„Prawda” – komedia małżeńska autorstwa Floriana Zellera w reżyserii Mirosława Bielińskiego i Dawida Żłobińskiego to najnowsza propozycja Teatru TeTaTeT. Premiera odbędzie się w sobotę, 15 lutego, na Małej Scenie Kieleckiego Centrum Kultury, ale pierwszy pokaz zaplanowano dzień wcześniej.
Na scenie zobaczymy dwie pary aktorskie: Teresę i Mirosława Bielińskich oraz Beatę Pszeniczną i Dawida Żłobińskiego.
Jak mówił Dawid Żłobiński, bohaterów, czyli Michała i Laurę oraz Pawła i Alicję, poznamy w zawiłych relacjach.
– Dwie pary małżeńskie, czworo przyjaciół i bardzo ciekawe połączenia między poszczególnymi postaciami – uchylił rąbka tajemnicy. Jedno jest pewne, na pierwszym planie będzie skomplikowana relacja damsko-męska, bo od pewnego czasu Michał ma romans z żoną Pawła.
Sztuka powstała w oparciu o tekst jednego z najbardziej uznanych twórców francuskiej literatury i dramatu ostatnich lat. „Prawda” w 2011 roku stała się przebojem scen teatralnych i podbiła serca publiczności nad Sekwaną. W Kielcach po raz pierwszy pokaże ją Teatr TeTaTeT Teresy i Mirosława Bielińskich.
Sam Mirosław Bieliński podkreśla, że warto zobaczyć tę komedię.
– Bo po pierwsze jest to znakomity tekst. Po drugie porusza ciekawy temat prawdy, która w ostatnim czasie jest przewartościowana, i nie wiadomo co jest prawdą, a co nie. Ten spektakl mówi o takich rzeczach w bardzo fajny, dowcipny sposób – zaznaczył. Dodał, że jest to też dobry materiał do pracy dla aktora: – Ja też zawsze na to patrzę, czy jest nad czym się pogimnastykować, czy trzeba pomyśleć, żeby wyciągnąć wszystko z tego tekstu, a jednocześnie pokazać główną myśl twórcy, a może wręcz znaleźć własną. To dobry tekst do pracy twórczej - stwierdził. A co zyskuje widz? – Dobrą zabawę, ale myślę, że też chwilę refleksji, czy w moim życiu nie było podobnej sytuacji – wskazał reżyser.
„Prawda” jest pierwszym spektaklem Teatru TeTaTeT, którego premiera odbędzie się w jego nowej siedzibie, czyli na Małej Scenie Kieleckiego Centrum Kultury.
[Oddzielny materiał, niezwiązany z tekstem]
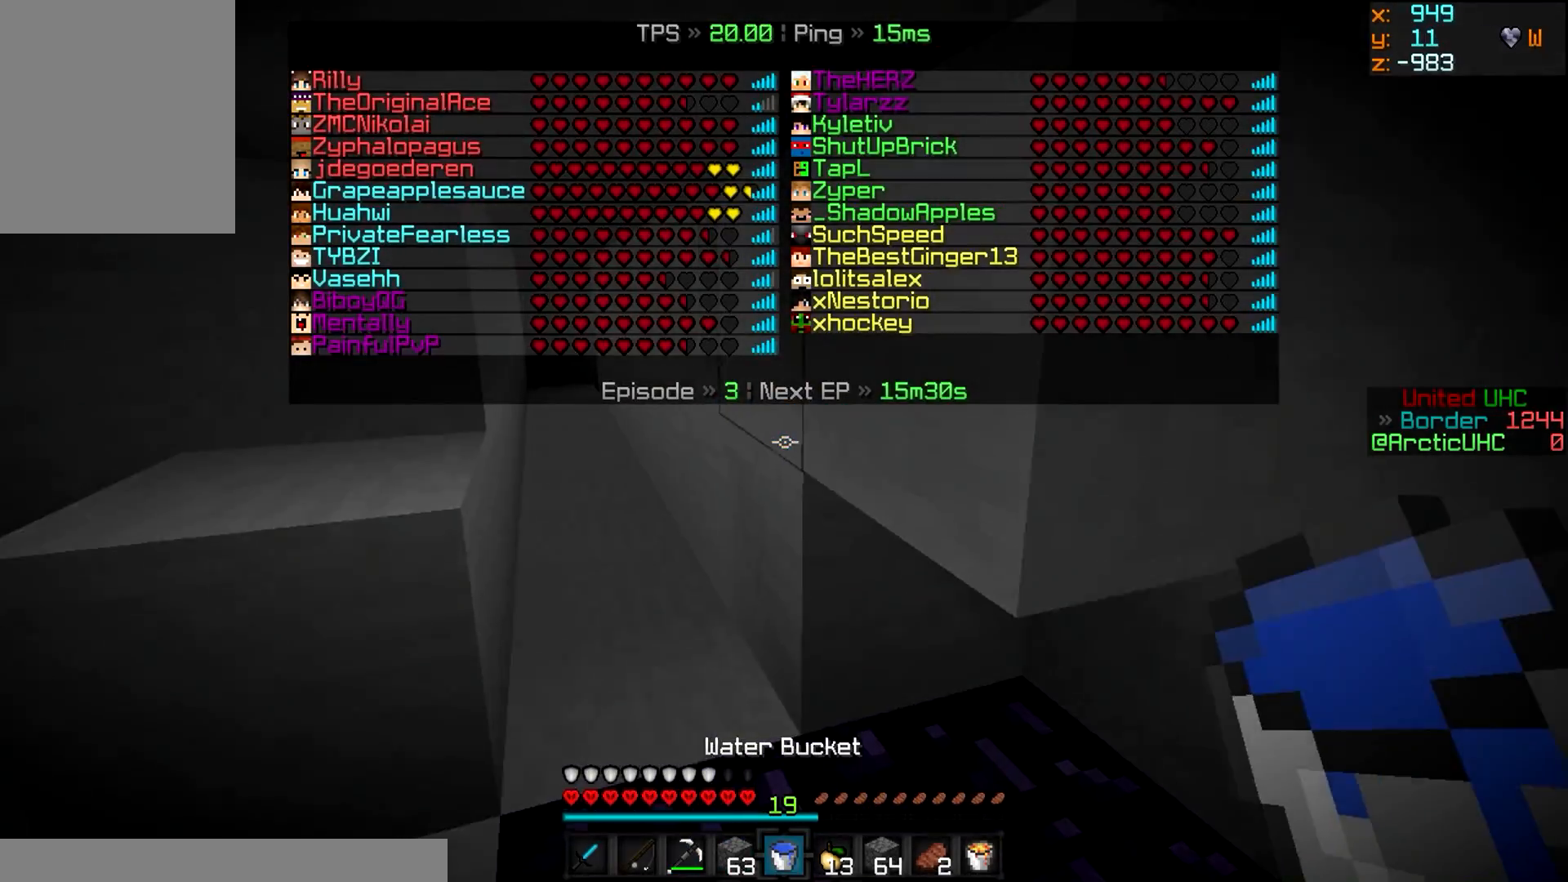
{"keys": ["w"], "mouse": [], "events": []}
Dawid Żłobiński przyznał, że podoba mu się to miejsce: – Ta mała scena ma jakiś niesamowity urok i ja się bardzo ucieszyłem, że nową komedię będziemy robić właśnie tutaj, to była niespodzianka.
Beata Pszeniczna zwróciła uwagę na bliskość widowni. – Kontakt z publicznością jest niezwykły, aż przerażający – żartowała.
Natomiast Teresa Bielińska podkreśliła korzyści wynikające z położenia Kieleckiego Centrum Kultury w śródmieściu, zwłaszcza łatwy dostęp do niego zarówno dla zmotoryzowanych, jak i osób nieposiadających samochodu.
Augustyna Nowacka, dyrektor Kieleckiego Centrum Kultury powiedziała, że ta instytucja ma skupiać różne środowiska artystyczne. – Te środowiska mają czuć, że my o nie dbamy, że dajemy im możliwości, że współpracujemy z nimi – mówiła.
Publiczność po raz pierwszy zobaczy „Prawdę” w piątek 14 lutego na Małej Scenie Kieleckiego Centrum Kultury. Spektakl skierowany jest do widzów od 16 roku życia.